Dans un autre arrêt la Cour d’Appel de Paris, à contre-courant, avait également jugée que :

« il n’est attesté d’aucun usage existant en matière de transports fixant le préavis à trois mois en cas de rupture des relations commerciales, un tel usage ne pouvant résulter de la seule durée de préavis retenue dans les contrats-type en matière de transport » [21].

Dans ce dernier arrêt, la Cour écarte le délai de préavis d’un contrat type au motif que l’existence de contrat type ne préjuge pas d’un usage.

Avec cette décision, il n’est plus certain de savoir à quelle rupture se vouer ni à quel régime.

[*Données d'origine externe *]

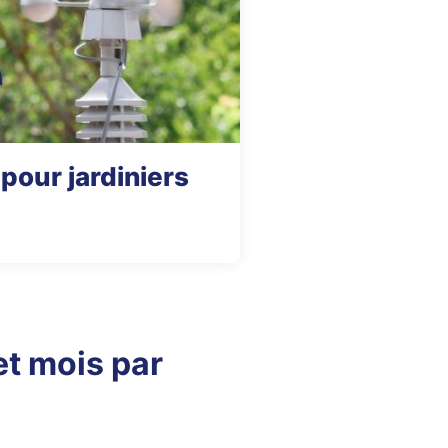
pour jardiniers
t mois par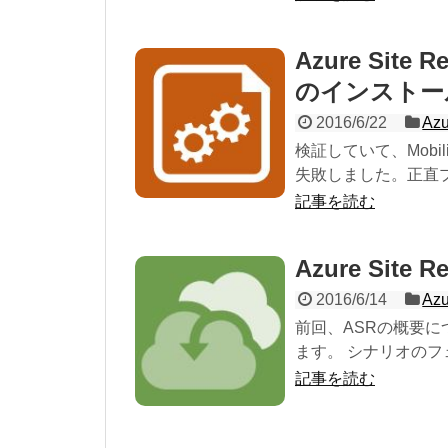
Azure Site Re
のインストー
2016/6/22
Azu
検証していて、Mobil
失敗しました。正直プ
記事を読む
Azure Site
2016/6/14
Azu
前回、ASRの概要
ます。 シナリオのフ
記事を読む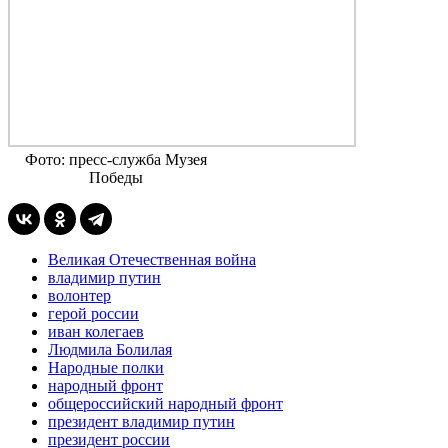
Фото: пресс-служба Музея
Победы
Великая Отечественная война
владимир путин
волонтер
герой россии
иван колегаев
Людмила Болилая
Народные полки
народный фронт
общероссийский народный фронт
президент владимир путин
президент россии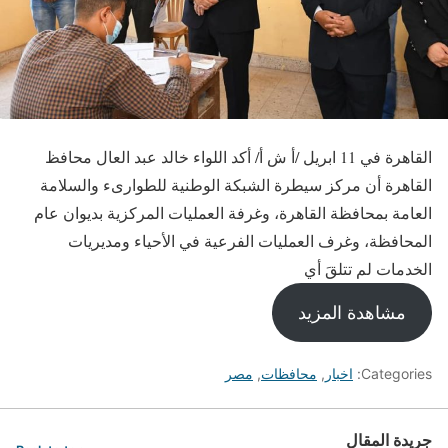
القاهرة في 11 ابريل /أ ش أ/ أكد اللواء خالد عبد العال محافظ
القاهرة أن مركز سيطرة الشبكة الوطنية للطوارىء والسلامة
العامة بمحافظة القاهرة، وغرفة العمليات المركزية بديوان عام
المحافظة، وغرف العمليات الفرعية في الأحياء ومديريات
الخدمات لم تتلقَ أي
مشاهدة المزيد
Categories:
اخبار
,
محافظات
,
مصر
جريدة المقال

Sans plus de précision dans l’arrêt commenté ni dans la décision de première instance sur les raisons pour lesquelles le contrat-type a été écarté, la jurisprudence nous enseigne la prudence.

S’agit-il d’une décision isolée, à contre-courant ?

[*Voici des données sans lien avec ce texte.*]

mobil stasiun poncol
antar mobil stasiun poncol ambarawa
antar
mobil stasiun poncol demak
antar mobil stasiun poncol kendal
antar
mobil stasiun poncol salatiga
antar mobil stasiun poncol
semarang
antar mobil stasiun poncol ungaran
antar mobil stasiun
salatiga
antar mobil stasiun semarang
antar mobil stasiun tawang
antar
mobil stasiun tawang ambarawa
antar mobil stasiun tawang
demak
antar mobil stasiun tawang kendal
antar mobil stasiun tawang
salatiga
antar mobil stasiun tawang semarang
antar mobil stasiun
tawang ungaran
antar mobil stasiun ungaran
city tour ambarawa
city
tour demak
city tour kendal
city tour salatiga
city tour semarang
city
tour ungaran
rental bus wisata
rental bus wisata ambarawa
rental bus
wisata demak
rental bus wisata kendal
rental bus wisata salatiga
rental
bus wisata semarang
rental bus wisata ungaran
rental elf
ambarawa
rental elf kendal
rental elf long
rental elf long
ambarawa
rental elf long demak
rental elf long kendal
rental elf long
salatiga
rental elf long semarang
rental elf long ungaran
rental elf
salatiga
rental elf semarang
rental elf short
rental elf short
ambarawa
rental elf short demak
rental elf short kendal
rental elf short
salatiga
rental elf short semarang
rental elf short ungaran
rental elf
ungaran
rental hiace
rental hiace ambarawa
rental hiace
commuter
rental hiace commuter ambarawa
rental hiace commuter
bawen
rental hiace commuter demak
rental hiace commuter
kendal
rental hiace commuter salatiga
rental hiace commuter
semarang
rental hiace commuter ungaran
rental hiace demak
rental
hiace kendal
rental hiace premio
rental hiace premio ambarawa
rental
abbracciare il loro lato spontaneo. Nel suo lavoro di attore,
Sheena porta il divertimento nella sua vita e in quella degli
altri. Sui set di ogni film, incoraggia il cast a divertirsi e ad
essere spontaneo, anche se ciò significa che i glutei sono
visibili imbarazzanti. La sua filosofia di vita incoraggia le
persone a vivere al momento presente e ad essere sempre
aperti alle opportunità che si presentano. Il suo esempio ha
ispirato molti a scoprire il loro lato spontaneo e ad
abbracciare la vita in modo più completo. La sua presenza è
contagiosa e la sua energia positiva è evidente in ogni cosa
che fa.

Est-elle l’amorce d’un revirement, ou encore une application à un cas d’espèce pour lequel la ni la Cour ni le tribunal n’ont examiné la question des contrats-type de transport ?

Ou faut-il trouver dans cette décision une volonté de simplification en faisant entrer dans le champ des dispositions de l’article L442-2 II du Code de commerce la relation commerciale en matière de transport, peu important l’existence de contrat-type ?

A ce stade nul ne le sait et il conviendra d’attendre un éventuel pourvoi ou des précisions dans une autre décision afin de comprendre les raisons pour lesquelles la qualification de contrat de transports n’a pas été examinée.

L’entreprise de transport sera donc bien inspirée en la matière de bien faire étudier sa situation avant que de ne se lancer dans une procédure qui pourrait s’avérer périlleuse.

Stéphan Denoyes Avocat en droit des transports Barreau de Paris

[1CA Paris, Pôle 5 - chambre 5, 18 avril 2019, n° 16/19886.

[2CA Paris, 16 juin 2021, no19/14682.

[3CA Paris 17 janv. 2024 n°21/13928.

[4L442-6 5° du Code de commerce, devenu L. 442-1 II.

[5Cass. Com., 9 décembre 2020, n°19-20875.

[6Actions fondées sur le titre IV du livre IV du code de commerce, et comprenant notamment les infractions de déséquilibre significatif et de rupture brutale des relations commerciales établies de l’article L442-6 du code de commerce.

[7Les deux sociétés ayant leur siège social dans le ressort de la cour d’appel de Toulouse, ce tribunal est compétent en vertu de l’annexe 4-2-1 de l’article D.442-2 du code de commerce.

[8TC Bordeaux, 11 mars 2021, 6ème ch. RG n°2020F00506.

[9CA Paris, Pôle 5 chambre 4, 21 février 2024, n°21/06641.

[10CA Reims, 1ère Ch. Sec. Civ. 10 mai 2022, n°21/01007.

[11CA Paris, Pôle 2 - chambre 2, 29 octobre 2020, n° 17/04299.

[12Com. 4 octobre 2011, n° 10-20.240 ; Com., 25 septembre 2019, n° 17-22.275 ; Com., 22 janv. 2008, n° 06-19.440, qui précise qu’un contrat-type, institué sur le fondement de l’article 8§II de la loi Loti règle pour l’avenir, dès l’entrée en vigueur du décret qui l’établit, les rapports que les parties n’ont pas définis au contrat de transport qui les lie.

[13Com., 22 septembre 2015, n°13-27.726 : « (...) l’article L. 442-6, I, 5°, du code de commerce ne s’applique pas à la rupture des relations commerciales de transports publics routiers de marchandises exécutés par des sous- traitants lorsque le contrat-cadre liant les parties se réfère expressément au contrat type institué par la LOTI, qui prévoit en son article 12.2 la durée des préavis de rupture »

[14Com. 28 juin 1994, no 92-21.158, D. 1995. 206, note Mercadal.

[15CA Rouen, Deuxième chambre, 29 juin 2006, n° 05/03543 ; Cass. com., 22 janv. 2008, n° 06-19.440.

[16Cass. com., 22 sept. 2015, n° 13-27.726.

[17CA Paris, 13 avr. 2022, n° 20/07411.

[18CA Paris, 13 avril 2022, n°20/07411.

[19Cass. com. 19 nov. 2013 n°12-26.404.

[20Com., 3 mai 2012, n° 11-10.544 ; Cass. com., 2 décembre 2008, n° 08-10.731.

[21CA Paris, 20 janv. 2022, n°18/08129).